# New dragon kayak



## zzviper (Aug 3, 2014)

Well... I'm a newbie and got my first fishing kayak today... Scored a 2.8m Dragon Kayak, paddle, delux seat, trolley, adjustable fishing rod holder, anchor all for $499.... Really happy with it.... Just have to work out how to make a anchor trolley and do a few mods.... Cannot wait to get it wet.....


----------



## Fishfind93 (Aug 14, 2014)

Hey zzviper, I just bought a dragon kayak too them seem alright for the price, I opted out on the anchor and trolley for $399, feels pretty light hope to get it wet soon. Hope the both perform well!


----------



## Zorba (Jan 22, 2013)

welcome to AKFF


----------



## laneends (Jan 25, 2013)

Any difference between these dragon kayaks and the regular generic Ebay ones? Apart from the ridiculous claims for rrp.
I had one of those Ebay style ones as a first yak, looks pretty much the same.

Just be aware of the limitations of a short wide yak. Stay away from open water or you might find you can't keep it pointing straight and get back in if the wind picks. That extra 1m in length makes a huge difference.

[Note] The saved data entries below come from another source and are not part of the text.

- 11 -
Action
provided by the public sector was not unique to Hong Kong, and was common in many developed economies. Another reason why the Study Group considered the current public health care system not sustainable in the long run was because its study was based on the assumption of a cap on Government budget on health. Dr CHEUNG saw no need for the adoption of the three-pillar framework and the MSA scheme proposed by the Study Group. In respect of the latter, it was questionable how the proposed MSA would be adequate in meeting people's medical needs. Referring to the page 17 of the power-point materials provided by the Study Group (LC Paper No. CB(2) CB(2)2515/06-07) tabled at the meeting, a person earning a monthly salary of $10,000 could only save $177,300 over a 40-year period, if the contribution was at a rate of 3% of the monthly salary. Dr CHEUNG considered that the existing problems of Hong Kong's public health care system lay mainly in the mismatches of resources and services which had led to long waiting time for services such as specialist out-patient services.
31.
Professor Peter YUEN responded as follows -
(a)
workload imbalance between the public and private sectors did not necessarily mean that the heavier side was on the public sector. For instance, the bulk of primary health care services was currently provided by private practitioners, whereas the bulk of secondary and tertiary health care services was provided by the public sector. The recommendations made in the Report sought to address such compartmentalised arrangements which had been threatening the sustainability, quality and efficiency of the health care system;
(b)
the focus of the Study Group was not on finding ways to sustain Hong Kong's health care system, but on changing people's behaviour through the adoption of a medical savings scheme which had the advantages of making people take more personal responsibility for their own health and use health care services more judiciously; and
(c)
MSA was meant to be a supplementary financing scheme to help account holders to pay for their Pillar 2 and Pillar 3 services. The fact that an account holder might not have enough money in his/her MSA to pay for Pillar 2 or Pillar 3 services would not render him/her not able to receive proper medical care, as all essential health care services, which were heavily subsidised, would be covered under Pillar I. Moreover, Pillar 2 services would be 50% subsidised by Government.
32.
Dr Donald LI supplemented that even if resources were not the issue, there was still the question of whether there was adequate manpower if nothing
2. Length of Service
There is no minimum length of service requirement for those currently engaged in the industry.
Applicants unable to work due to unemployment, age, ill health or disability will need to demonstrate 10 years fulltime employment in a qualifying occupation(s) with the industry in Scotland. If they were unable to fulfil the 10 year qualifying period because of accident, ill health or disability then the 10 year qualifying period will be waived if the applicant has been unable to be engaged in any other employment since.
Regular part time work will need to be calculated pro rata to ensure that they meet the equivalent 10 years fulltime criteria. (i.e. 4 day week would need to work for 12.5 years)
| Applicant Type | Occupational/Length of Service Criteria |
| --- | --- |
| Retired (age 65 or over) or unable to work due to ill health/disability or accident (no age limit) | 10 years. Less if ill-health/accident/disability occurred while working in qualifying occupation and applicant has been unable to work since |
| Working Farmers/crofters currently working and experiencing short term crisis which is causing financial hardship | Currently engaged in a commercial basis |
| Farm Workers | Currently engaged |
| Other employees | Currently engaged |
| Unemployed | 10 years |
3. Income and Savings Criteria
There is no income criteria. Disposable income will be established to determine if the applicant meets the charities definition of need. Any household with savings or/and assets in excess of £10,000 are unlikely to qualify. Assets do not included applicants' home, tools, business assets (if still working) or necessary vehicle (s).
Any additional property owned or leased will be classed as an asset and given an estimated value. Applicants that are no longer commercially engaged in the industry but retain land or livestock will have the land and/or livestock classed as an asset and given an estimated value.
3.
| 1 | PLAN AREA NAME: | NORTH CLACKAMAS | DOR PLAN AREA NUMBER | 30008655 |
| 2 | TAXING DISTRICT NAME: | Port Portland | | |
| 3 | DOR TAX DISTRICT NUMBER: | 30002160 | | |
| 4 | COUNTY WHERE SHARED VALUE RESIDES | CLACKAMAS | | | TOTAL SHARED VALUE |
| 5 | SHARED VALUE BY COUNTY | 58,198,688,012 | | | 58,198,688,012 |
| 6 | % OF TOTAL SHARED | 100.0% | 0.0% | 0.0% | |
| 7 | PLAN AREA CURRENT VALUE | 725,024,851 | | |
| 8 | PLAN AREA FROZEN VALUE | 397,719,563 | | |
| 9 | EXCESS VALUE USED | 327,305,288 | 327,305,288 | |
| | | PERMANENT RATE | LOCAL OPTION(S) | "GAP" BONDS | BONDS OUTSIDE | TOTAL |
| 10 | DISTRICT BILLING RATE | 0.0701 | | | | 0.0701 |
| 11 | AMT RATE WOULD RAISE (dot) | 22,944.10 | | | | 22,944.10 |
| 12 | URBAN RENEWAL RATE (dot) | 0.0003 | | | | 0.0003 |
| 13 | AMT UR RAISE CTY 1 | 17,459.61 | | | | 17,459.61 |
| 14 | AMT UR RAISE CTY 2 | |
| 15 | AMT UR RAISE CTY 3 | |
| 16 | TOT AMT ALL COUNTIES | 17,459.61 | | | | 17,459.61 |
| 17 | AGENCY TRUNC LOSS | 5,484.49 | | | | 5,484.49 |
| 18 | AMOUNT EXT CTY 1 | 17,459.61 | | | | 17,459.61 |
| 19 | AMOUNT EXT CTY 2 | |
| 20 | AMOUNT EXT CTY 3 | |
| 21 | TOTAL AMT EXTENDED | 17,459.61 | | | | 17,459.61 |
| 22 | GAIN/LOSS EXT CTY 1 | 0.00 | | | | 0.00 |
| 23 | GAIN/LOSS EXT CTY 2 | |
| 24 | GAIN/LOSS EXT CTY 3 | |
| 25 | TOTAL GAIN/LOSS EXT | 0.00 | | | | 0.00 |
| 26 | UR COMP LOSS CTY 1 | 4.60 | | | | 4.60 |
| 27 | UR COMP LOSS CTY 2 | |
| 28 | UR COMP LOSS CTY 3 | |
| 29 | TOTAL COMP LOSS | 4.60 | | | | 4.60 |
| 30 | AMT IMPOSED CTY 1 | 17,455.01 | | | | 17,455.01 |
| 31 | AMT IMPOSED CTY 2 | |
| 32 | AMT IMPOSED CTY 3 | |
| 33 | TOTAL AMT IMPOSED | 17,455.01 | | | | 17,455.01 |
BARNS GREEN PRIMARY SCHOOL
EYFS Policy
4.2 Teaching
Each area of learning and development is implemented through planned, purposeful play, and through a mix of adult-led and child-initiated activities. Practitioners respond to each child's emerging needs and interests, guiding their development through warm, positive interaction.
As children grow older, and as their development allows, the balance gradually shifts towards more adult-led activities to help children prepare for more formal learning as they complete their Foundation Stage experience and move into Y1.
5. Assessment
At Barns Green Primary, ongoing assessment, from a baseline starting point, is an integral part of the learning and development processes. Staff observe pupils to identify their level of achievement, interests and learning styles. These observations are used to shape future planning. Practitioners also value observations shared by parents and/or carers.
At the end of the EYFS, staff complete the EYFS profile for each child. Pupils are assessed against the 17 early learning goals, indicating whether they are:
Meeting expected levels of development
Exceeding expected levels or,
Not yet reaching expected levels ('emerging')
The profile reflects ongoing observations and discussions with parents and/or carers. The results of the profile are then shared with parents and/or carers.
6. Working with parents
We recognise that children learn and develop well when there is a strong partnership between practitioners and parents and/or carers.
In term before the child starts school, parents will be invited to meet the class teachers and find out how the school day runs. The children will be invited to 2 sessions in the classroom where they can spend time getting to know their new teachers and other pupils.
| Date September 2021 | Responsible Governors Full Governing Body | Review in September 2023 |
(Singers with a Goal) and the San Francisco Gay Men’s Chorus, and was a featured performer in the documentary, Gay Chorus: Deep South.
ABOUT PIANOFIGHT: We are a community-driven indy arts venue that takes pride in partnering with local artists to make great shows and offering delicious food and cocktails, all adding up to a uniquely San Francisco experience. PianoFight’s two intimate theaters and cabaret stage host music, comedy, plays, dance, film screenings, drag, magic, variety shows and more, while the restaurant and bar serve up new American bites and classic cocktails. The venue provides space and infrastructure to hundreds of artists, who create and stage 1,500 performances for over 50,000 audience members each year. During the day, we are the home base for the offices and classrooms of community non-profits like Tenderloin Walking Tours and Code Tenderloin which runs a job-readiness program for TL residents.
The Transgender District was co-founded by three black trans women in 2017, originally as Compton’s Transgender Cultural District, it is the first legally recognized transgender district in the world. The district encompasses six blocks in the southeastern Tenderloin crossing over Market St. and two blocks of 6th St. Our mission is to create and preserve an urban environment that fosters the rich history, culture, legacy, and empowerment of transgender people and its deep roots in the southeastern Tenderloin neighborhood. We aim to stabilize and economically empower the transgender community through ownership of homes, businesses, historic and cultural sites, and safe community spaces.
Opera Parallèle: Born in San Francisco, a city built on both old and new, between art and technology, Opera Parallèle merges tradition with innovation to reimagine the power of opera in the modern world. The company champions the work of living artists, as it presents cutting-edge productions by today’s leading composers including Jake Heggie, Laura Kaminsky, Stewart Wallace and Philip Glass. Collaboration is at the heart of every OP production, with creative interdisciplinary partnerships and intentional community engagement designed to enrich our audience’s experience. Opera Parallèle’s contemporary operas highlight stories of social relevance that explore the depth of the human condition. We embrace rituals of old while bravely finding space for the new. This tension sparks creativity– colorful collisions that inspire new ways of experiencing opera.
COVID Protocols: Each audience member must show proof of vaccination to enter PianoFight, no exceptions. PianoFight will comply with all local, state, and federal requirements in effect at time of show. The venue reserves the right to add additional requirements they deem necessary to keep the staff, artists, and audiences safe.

I still use my little one for rivers and the like where launch access is iffy and maneuverability is more important than tracking.


----------



## Stealthfisha (Jul 21, 2009)

I saw one last month at tackle busters....seems quite well thought out for a small SOT
Welcome to the AKFF...enjoy


----------



## zzviper (Aug 3, 2014)

Go to YouTube and type in dragon kayak and there is heaps of videos of the "Brisbane river boys" that use these kayaks... They look pretty good... Dragon also have organized days for dragon users to get together and have an outing..


----------



## zzviper (Aug 3, 2014)

Don't know how to add a picture...??


----------



## laneends (Jan 25, 2013)

Took my little one on the river yesterday, Forgot how quickly these go from stable to reentry practice. :shock: Nil secondary stability, was a lot of fun though, can effectively spin it on the spot (so can the wind)


----------



## vito (Oct 6, 2014)

G`day, I`m a newbie to the forum, but have been yak fishing for a couple of years. My daughter just bought a 2.8 Dragon package, cost $450 direct from the Dragon outlet in QLD.We took it for a test paddle at last weekend and I was impressed.Great stability, tracked pretty good and easy to turn it was also very easy to load and unload.I say thumbs up


----------